1.9. Network Service

Network services are applications hosted by servers on a computer network, to provide some functionality for members or users of the network, or to help the network itself to operate.

The World Wide Web, E-mail, printing and network file sharing are examples of well-known network services. Network services such as DNS (Domain Name System) give names for IP and MAC addresses (people remember names like “nm.lan” better than numbers like “210.121.67.18”), and DHCP to ensure that the equipment on the network has a valid IP address.

Services are usually based on a service protocol that defines the format and sequencing of messages between clients and servers of that network service.

1.10. Network Performance

1.10.1. Bandwidth

Bandwidth in bit/s may refer to consumed bandwidth, corresponding to achieved throughput or goodput, i.e., the average rate of successful data transfer through a communication path. The throughput is affected by technologies such as bandwidth shaping, bandwidth management, bandwidth throttling, bandwidth cap, bandwidth allocation (for example bandwidth allocation protocol and dynamic bandwidth allocation), etc. A bit stream’s bandwidth is proportional to the average consumed signal bandwidth in hertz (the average spectral bandwidth of the analog signal representing the bit stream) during a studied time interval.

1.10.2. Network delay

Network delay is a design and performance characteristic of a telecommunications network. It specifies the latency for a bit of data to travel across the network from one communication endpoint to another. It is typically measured in multiples or fractions of a second. Delay may differ slightly, depending on the location of the specific pair of communicating endpoints. Engineers usually report both the maximum and average delay, and they divide the delay into several parts:

A certain minimum level of delay is experienced by signals due to the time it takes to transmit a packet serially through a link. This delay is extended by more variable levels of delay due to network congestion. IP network delays can range from a few milliseconds to several hundred milliseconds.

1.10.3. Quality of service

Depending on the installation requirements, network performance is usually measured by the quality of service of a telecommunications product. The parameters that affect this typically can include throughput, jitter, bit error rate and latency.

* [GIVEN ENTRIES]:

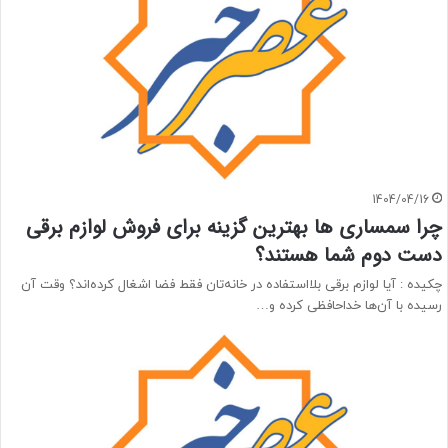
1404/04/16
چرا سمساری ها بهترین گزینه برای فروش لوازم برقی
دست دوم شما هستند؟
چکیده : آیا لوازم برقی بلااستفاده در خانه‌تان فقط فضا اشغال کرده‌اند؟ وقت آن
رسیده با آن‌ها خداحافظی کرده و…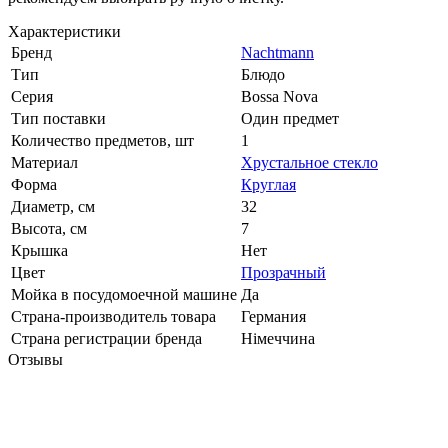
Характеристики
Бренд
Nachtmann
Тип
Блюдо
Серия
Bossa Nova
Тип поставки
Один предмет
Количество предметов, шт
1
Материал
Хрустальное стекло
Форма
Круглая
Диаметр, см
32
Высота, см
7
Крышка
Нет
Цвет
Прозрачный
Мойка в посудомоечной машине
Да
Страна-производитель товара
Германия
Страна регистрации бренда
Німеччина
Отзывы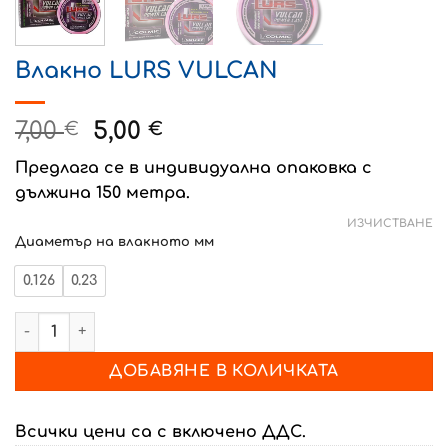
Влакно LURS VULCAN
Original
Текущата
7,00
5,00
€
€
price
цена
Предлага се в индивидуална опаковка с
was:
е:
дължина 150 метра.
7,00 €.
5,00 €.
ИЗЧИСТВАНЕ
Диаметър на влакното мм
0.126
0.23
количество за Влакно LURS VULCAN
ДОБАВЯНЕ В КОЛИЧКАТА
Всички цени са с включено ДДС.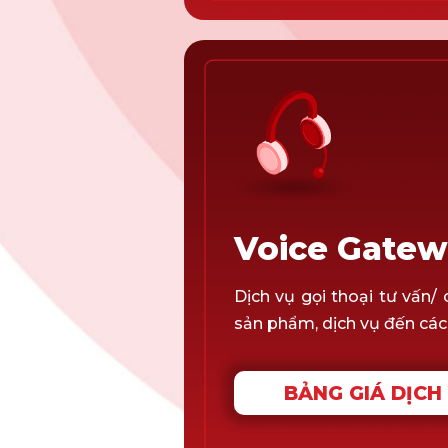
Voice Gate
Dịch vụ gọi thoại tư vấn/ 
sản phẩm, dịch vụ đến các
BẢNG GIÁ DỊCH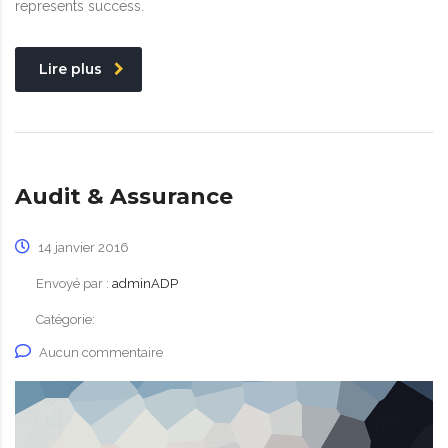
represents success.
Lire plus
Audit & Assurance
14 janvier 2016
Envoyé par :
adminADP
Catégorie:
Aucun commentaire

* [ACTIVITY]: From the text on network services and performance, reproduce word for word the stretch that begins at "Services are usually" and stops after "studied time interval.".

* [EXERCISE OUTPUT]:
Services are usually based on a service protocol that defines the format and sequencing of messages between clients and servers of that network service.

1.10. Network Performance

1.10.1. Bandwidth

Bandwidth in bit/s may refer to consumed bandwidth, corresponding to achieved throughput or goodput, i.e., the average rate of successful data transfer through a communication path. The throughput is affected by technologies such as bandwidth shaping, bandwidth management, bandwidth throttling, bandwidth cap, bandwidth allocation (for example bandwidth allocation protocol and dynamic bandwidth allocation), etc. A bit stream’s bandwidth is proportional to the average consumed signal bandwidth in hertz (the average spectral bandwidth of the analog signal representing the bit stream) during a studied time interval.